Un comte possédait une sucrerie : c'était un de ces seigneurs qui, pour notre malheur, se rencontrent rarement. Il faisait consister sa gloire non dans ses titres et ses honneurs, mais à ne devoir rien à personne et à faire l'aumône aux pauvres. Son caractère était doux et aimable, on le conçoit, car l'orgueil ne s'allie pas à semblable manière d'être. Il aimait beaucoup la plaisanterie. Or, certain jour, il arriva qu'à deux lieues de l'habitation une grande chaudière de cuivre demeura embourbée dans une énorme fondrière. Comme il fallait franchir d'autres pas encore pires, il essaya de trouver un moyen pour abréger la distance. Il réunit ses employés et les consulta sur ce qu'il y avait à faire. Après que chacun eut parlé sans que deux avis se trouvassent semblables, le muletier dit :
« Monsieur, j'ai un plan..... tout ce qu'il y a de mieux. Eh bien, parle ! » dit le maître. Toute l'assemblée s'assit, et le muletier, debout au milieu de la salle, dit :
« Messieurs, le plus sûr est d'acheter un vieux loup, de le bien engraisser, de l'amarrer à la chaudière et douze nègres la traîneront alors avec des cordes aussi facilement que de lever le coude. J'ai dit... Très- bien, fit le maître, que je sois pendu si ma fortune suffit à faire ce que tu proposes ! Quel bon conseiller tu aurais été si tu fusses né noble ! » Le seigneur se mit à rire et les consultants partirent d'un tel éclat que, honteux et confus, le pauvre diable s'enfuit précipitamment.

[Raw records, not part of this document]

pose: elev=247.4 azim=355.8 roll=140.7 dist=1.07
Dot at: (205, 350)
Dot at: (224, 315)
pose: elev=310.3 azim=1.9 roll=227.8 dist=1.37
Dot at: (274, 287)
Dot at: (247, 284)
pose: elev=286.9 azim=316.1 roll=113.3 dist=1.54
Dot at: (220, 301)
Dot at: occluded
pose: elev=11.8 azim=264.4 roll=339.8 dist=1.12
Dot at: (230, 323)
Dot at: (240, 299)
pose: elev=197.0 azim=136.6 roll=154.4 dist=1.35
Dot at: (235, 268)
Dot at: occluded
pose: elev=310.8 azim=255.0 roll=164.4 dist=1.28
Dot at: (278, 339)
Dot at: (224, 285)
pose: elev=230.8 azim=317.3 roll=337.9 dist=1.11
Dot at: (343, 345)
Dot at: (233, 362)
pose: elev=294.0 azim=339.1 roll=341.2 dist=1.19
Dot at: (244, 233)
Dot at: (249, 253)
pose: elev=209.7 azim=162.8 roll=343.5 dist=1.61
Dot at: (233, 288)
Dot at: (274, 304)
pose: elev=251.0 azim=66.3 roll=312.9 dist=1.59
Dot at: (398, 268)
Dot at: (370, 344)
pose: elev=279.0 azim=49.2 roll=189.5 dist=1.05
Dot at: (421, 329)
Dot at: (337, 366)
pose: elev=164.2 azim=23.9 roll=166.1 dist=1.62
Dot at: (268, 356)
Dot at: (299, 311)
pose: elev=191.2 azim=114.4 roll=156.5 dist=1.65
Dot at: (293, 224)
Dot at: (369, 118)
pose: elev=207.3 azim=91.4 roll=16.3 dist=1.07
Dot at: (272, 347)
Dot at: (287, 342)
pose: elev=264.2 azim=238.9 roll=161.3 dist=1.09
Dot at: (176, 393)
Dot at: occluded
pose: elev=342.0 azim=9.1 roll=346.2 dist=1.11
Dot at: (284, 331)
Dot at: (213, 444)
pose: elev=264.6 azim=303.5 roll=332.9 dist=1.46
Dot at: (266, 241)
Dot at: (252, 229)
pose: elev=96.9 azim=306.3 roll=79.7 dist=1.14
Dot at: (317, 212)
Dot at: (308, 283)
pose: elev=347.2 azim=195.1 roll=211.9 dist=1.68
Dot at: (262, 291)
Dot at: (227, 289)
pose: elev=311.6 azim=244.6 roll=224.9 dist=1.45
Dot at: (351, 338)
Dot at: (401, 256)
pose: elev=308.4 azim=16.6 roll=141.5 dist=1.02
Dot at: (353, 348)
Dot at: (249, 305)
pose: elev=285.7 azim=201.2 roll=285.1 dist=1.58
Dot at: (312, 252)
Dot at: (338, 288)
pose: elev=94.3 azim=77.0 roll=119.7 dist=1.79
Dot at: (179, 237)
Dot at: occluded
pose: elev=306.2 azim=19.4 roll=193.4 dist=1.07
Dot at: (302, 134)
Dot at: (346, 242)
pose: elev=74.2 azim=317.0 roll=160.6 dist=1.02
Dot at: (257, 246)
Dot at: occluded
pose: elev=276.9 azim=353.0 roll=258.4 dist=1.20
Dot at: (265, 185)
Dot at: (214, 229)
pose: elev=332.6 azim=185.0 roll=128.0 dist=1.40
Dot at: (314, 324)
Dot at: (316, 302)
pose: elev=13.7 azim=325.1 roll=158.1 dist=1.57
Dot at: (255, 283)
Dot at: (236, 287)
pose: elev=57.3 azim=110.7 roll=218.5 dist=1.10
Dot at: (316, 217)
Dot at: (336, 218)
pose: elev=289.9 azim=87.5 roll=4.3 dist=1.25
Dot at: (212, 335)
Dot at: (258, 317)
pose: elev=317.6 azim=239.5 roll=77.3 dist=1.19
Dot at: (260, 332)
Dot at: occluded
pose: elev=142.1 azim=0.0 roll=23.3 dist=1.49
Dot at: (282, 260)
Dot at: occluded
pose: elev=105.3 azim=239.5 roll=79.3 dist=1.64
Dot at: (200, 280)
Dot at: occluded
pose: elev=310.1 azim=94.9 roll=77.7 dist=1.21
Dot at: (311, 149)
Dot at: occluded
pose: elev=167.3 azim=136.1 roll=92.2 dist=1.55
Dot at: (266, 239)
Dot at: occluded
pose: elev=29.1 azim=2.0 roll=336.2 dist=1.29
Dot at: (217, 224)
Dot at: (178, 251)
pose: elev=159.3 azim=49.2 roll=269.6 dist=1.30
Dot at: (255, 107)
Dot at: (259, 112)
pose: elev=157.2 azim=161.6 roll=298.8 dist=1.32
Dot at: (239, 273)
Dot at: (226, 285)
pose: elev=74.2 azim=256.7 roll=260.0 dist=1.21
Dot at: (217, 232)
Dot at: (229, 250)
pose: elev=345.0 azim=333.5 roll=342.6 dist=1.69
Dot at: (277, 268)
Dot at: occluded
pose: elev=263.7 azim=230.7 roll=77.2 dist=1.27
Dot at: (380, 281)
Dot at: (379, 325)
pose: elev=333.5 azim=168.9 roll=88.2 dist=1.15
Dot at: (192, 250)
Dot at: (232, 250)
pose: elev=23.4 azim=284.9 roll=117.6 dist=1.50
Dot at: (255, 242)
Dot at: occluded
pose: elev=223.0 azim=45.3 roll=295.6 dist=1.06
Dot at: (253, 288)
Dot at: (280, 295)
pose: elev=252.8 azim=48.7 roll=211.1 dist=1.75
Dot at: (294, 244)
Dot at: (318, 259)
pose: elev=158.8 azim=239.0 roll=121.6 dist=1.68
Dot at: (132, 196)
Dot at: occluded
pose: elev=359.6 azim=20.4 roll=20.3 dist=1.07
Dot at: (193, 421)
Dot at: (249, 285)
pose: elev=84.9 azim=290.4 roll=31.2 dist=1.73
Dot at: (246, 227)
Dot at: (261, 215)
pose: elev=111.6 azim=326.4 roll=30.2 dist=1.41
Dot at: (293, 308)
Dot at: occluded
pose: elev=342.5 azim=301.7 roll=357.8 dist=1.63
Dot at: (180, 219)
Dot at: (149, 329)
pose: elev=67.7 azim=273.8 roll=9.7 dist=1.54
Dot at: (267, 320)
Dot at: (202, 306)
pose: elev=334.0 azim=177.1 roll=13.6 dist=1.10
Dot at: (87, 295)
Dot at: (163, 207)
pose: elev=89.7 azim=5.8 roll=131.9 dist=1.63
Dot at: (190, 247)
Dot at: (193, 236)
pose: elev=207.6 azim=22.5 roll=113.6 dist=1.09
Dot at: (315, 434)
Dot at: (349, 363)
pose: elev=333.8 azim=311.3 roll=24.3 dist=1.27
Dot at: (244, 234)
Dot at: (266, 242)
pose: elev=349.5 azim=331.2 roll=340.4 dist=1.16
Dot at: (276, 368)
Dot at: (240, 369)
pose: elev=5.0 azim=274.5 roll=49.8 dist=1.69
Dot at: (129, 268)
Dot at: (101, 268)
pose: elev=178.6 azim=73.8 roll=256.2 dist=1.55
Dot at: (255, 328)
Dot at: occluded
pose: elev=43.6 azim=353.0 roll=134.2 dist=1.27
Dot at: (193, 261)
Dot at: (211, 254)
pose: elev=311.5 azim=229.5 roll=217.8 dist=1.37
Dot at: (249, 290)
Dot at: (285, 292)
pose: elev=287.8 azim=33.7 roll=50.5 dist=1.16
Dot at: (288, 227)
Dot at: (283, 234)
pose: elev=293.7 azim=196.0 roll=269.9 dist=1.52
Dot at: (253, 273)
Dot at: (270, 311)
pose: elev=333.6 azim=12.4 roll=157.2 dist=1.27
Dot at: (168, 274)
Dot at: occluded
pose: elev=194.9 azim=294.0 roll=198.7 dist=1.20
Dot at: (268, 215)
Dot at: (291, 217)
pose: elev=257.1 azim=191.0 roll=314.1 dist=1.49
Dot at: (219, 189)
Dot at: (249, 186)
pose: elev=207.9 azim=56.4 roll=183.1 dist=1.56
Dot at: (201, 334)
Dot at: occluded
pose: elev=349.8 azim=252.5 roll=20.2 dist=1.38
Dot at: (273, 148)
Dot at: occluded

D'aucuns diront : Eh bien ! est-il donc étonnant que de telles raisons sortent de la bouche d'un épais muletier qui vit et qui meurt dans les montagnes ? Halte-là, messeigneurs ; j'ai vu des projets pour l'amélioration du sort des nations, célébrés par les peuples et écrits par des grands hommes, avec force citations historiques eten style des plus soignés. Mais, malgré tout leur prestige, ces projets, ainsi que leurs auteurs, étaient aussi impertinents dans la pratique que le muletier du conte.